⟨

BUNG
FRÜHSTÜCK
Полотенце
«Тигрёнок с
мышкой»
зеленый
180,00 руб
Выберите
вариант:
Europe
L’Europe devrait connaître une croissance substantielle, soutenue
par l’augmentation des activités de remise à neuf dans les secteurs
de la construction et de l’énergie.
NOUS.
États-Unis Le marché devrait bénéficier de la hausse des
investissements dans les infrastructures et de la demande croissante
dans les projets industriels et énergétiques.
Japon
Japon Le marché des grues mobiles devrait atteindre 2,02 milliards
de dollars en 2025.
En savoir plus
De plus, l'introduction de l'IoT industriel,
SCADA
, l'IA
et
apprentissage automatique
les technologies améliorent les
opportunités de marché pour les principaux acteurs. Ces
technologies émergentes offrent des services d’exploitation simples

⟩
⟨

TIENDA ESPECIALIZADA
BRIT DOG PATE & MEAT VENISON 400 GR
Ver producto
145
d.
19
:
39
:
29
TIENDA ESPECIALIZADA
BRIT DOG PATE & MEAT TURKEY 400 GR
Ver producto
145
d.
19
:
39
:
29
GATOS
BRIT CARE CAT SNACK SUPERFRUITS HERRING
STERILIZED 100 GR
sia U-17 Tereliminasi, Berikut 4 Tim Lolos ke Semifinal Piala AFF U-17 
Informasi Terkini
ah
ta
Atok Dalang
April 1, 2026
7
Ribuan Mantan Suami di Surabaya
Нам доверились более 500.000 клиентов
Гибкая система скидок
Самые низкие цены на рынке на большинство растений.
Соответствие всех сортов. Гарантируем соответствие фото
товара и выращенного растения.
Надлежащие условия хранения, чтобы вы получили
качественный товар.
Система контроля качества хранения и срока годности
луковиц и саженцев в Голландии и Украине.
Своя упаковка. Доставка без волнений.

⟩
⟨

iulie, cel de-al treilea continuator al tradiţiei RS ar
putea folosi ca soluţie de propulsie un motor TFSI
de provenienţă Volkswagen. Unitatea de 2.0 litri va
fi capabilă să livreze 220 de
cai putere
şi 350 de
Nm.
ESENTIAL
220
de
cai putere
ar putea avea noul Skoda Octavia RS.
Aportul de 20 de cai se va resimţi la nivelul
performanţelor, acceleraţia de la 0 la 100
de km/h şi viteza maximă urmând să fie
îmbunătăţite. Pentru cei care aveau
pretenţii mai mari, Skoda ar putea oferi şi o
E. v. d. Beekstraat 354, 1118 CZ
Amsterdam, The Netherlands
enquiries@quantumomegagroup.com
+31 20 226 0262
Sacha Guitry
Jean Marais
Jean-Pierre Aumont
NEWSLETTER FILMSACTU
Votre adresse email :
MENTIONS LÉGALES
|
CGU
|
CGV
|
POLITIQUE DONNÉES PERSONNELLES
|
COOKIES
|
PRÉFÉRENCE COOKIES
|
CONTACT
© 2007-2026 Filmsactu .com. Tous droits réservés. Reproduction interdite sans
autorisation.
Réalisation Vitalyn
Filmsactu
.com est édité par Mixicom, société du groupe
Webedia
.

⟩

* Exercise description: Using the records above, write out exactly the lines between the one holding "BRIT CARE CAT SNACK SUPERFRUITS HERRING" and the one holding "Гибкая система скидок", inclusive; leave everything else out.

* Task response:
BRIT CARE CAT SNACK SUPERFRUITS HERRING
STERILIZED 100 GR
sia U-17 Tereliminasi, Berikut 4 Tim Lolos ke Semifinal Piala AFF U-17 
Informasi Terkini
ah
ta
Atok Dalang
April 1, 2026
7
Ribuan Mantan Suami di Surabaya
Нам доверились более 500.000 клиентов
Гибкая система скидок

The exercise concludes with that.